The quick actions of Army medics following a June 28 mortar attack here proved critical in helping save an Air Force broadcaster's life.

Tech. Sgt. Jeramie Brown, an Air Force broadcaster with a news team at Forward Operating Base Murray was injured from shrapnel from a mortar and two Soldiers quickly responded to care for the Airman.

"I saw the flash from behind the door," said Army Spc. Joseph O'Brien, who was exiting the latrine. "I knew it was close."

His fellow medic, Army Spc. Paul Brown, was nearby in the make-shift emergency room in the house once owned by Baath Arab Socialist Party officials during Saddam Hussein's regime, which had been converted into a command center for military members at the base on the banks of the Tigris River. He didn't wait for anyone to confirm the blast he heard was a close mortar hit -- he just knew there was a potential for injuries.

"I could tell from the sound that it hit in the back and I knew there were people back there," Specialist O'Brien said. "So I just took off."

Both medics, assigned to the 1st Battalion, 30th Infantry Regiment here, arrived at the blast site to find Sergeant Brown down on a cot, his legs torn up by shrapnel that had projected out of the mortar.

Specialist Brown said he remembered seeing Master Sgt. Jim Varhegyi, the news team photographer, and Capt. Stephan Edwards, an executive officer visiting the Air Force joint tactical air controllers here, applying direct pressure with their hands to Sergeant Brown's wounds. Without hesitation, he leapt onto the cot, digging his knees into Sergeant Brown's thighs to provide additional pressure.

"It was really just an automatic response for me," he said. "We get so much training and so many injuries out here; you just go, especially when there is such a large amount of blood."

After applying tourniquets to Sergeant Brown's legs to stop the bleeding, the medics, along with Sergeant Varhegyi and Captain Edwards, rushed him to the emergency room. Other 1/30th medics and doctors prepped him for an emergency medical evacuation. In less than an hour after the mortar hit, Sergeant Brown was in surgery in a Baghdad field hospital where it was determined that a chunk of shrapnel severed a large vein in his left leg, amongst other injuries to his shins. His prognosis was good, because of the quick care he received in the field.

"This was the second mortar injury in two weeks here," Specialist O'Brien said. "But also my first Air Force injury."

The two Soldiers, who have been in country for a few months, said it was just another day on the job for them, and that it doesn't matter what branch of service or nationality their patients come from.

"Since I've been out here, I've treated a lot of Soldiers, as well as some of our Iraqi detainees and injured civilians," Specialist Brown said. "In my mind, if a person needs medical care, they need medical care and it is my job to give them that care to the best of my ability with respect and professionalism."

In the time they've been deployed here, they've seen a variety of injuries, from severe trauma to head colds or infected cuts.
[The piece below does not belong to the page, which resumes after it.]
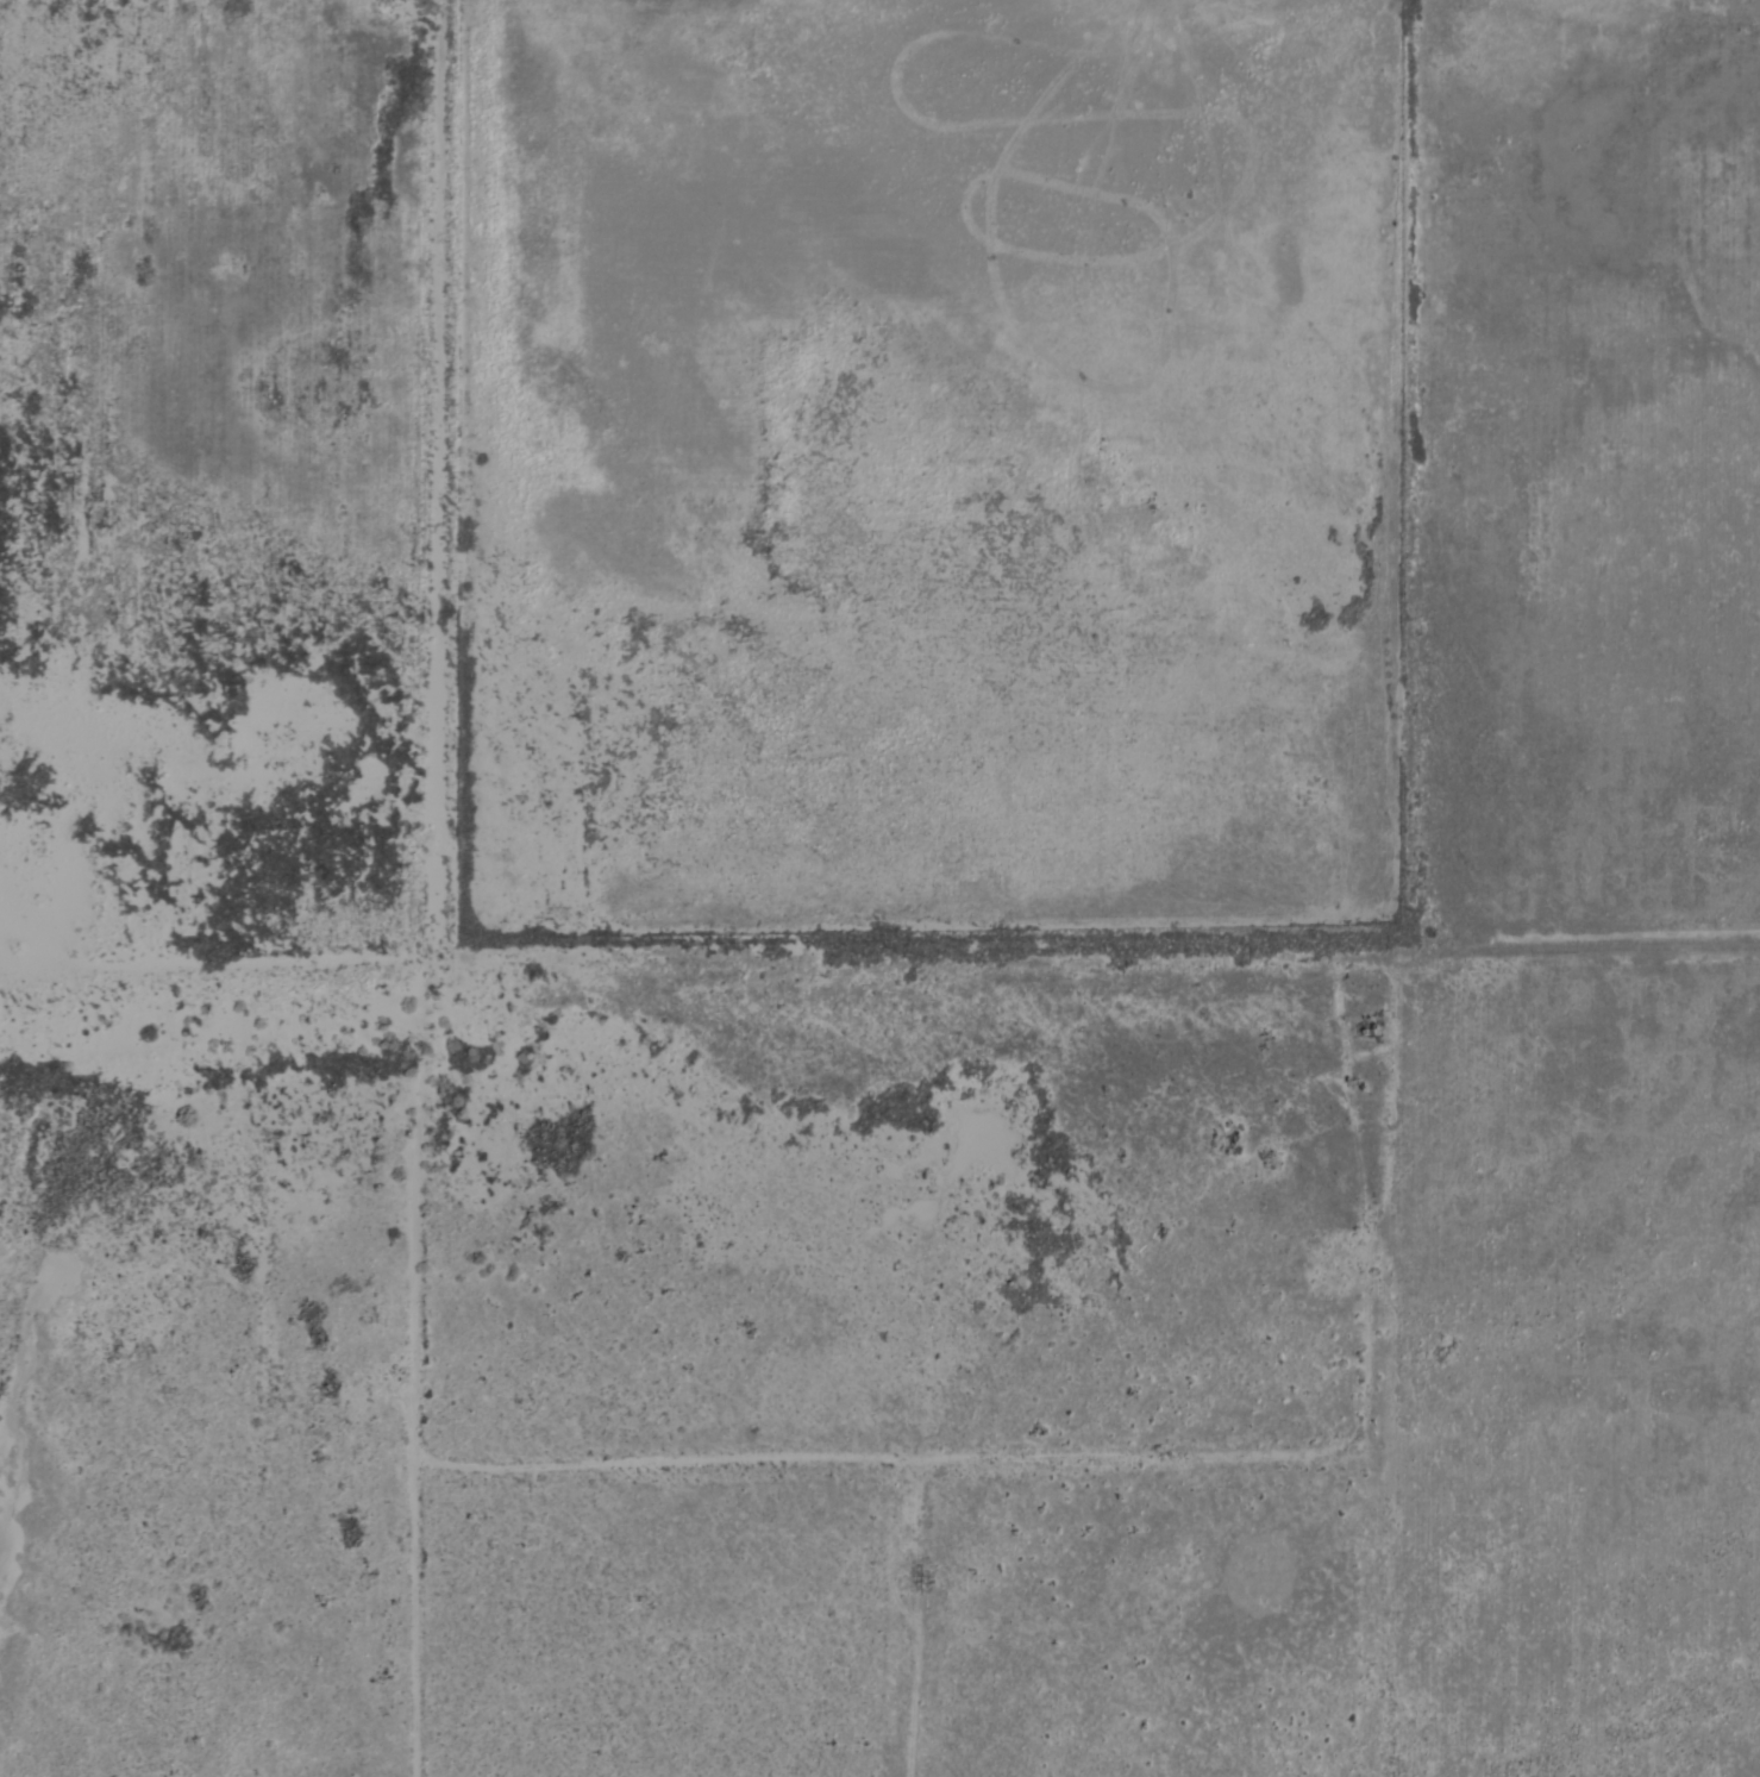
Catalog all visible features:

They also pointed out that self-aid and buddy care has proven its worth in nearly every traumatic situation.

"(SABC) has definitely made our jobs easier," said Specialist O'Brien, who has deployed twice to Iraq. "In most cases, there are no medics around right away, so the peers are doing everything they need to do. It's helping a lot."

He said that while they sometimes see disturbing situations, his training has helped, and his noncommissioned officers and platoon leaders create a supportive environment within the stressful location.

"We're like a family out here," he said. "We wind down by playing chess or watching movies. We're open with each other, so we talk about the stress of being out here. We have a lot of medics; some even go out with the security teams, and so we try to look out for each other."

Just hours after Sergeant Brown was evacuated from the FOB, the medics were already preparing for their next potential patients as Soldiers rolled out the gate as part of a major security offensive in the local villages. The medics sterilized equipment and ensured enough room and litters were available to accommodate possible injuries.

"When a patient comes in, he's usually terrified and scared he is going to die," Specialist O'Brien said. "But when his face relaxes, when he's calm, that makes me smile. That's when I know I've earned his trust. He trusts that I, and my team, will work hard to save his life."